Task goal: Return each line of the entries that holds the string "Tháng".

Saved entries

==*==

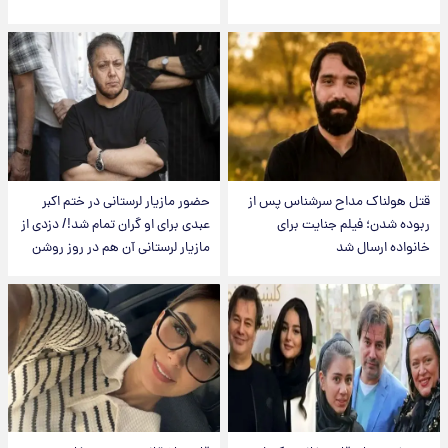
قتل هولناک مداح سرشناس پس از
حضور مازیار لرستانی در ختم اکبر
ربوده شدن؛ فیلم جنایت برای
عبدی برای او گران تمام شد!/ دزدی از
خانواده ارسال شد
مازیار لرستانی آن هم در روز روشن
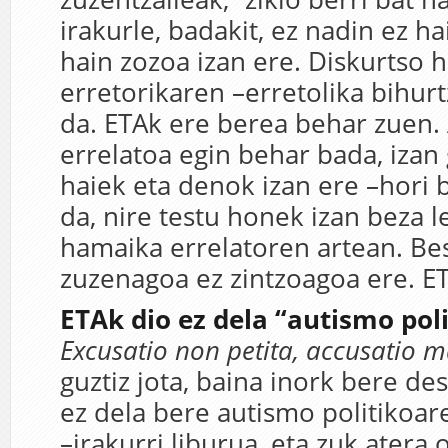
irakurle, badakit, ez nadin ez ha
hain zozoa izan ere. Diskurtso h
erretorikaren –erretolika bihur
da. ETAk ere berea behar zuen. 
errelatoa egin behar bada, izan 
haiek eta denok izan ere –hori b
da, nire testu honek izan beza l
hamaika errelatoren artean. Bes
zuzenagoa ez zintzoagoa ere. E
ETAk dio ez dela “autismo poli
Excusatio non petita, accusatio m
guztiz jota, baina inork bere d
ez dela bere autismo politikoar
–irakurri liburua, eta zuk atera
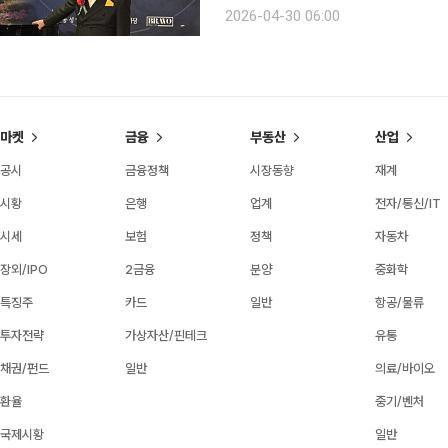
서고 있다. 지난 27일 그를 중심으로 
2026-04-30 06:00
한 시대를 살아낸 목소리의 힘을
마켓
금융
부동산
산업
공시
금융정책
시장동향
재계
시황
은행
업계
전자/통신/IT
시세
보험
정책
자동차
장외/IPO
2금융
분양
중화학
특징주
카드
일반
항공/물류
투자전략
가상자산/핀테크
유통
채권/펀드
일반
의료/바이오
환율
중기/벤처
국제시황
일반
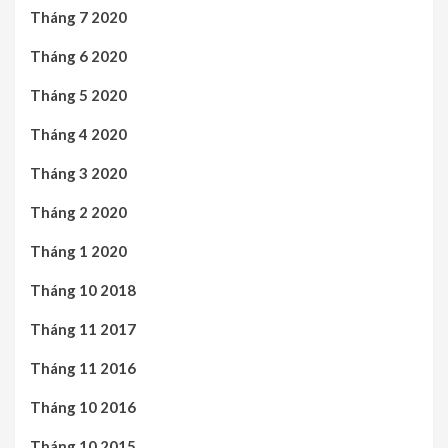
Tháng 7 2020
Tháng 6 2020
Tháng 5 2020
Tháng 4 2020
Tháng 3 2020
Tháng 2 2020
Tháng 1 2020
Tháng 10 2018
Tháng 11 2017
Tháng 11 2016
Tháng 10 2016
Tháng 10 2015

==*==

Output:
Tháng 7 2020
Tháng 6 2020
Tháng 5 2020
Tháng 4 2020
Tháng 3 2020
Tháng 2 2020
Tháng 1 2020
Tháng 10 2018
Tháng 11 2017
Tháng 11 2016
Tháng 10 2016
Tháng 10 2015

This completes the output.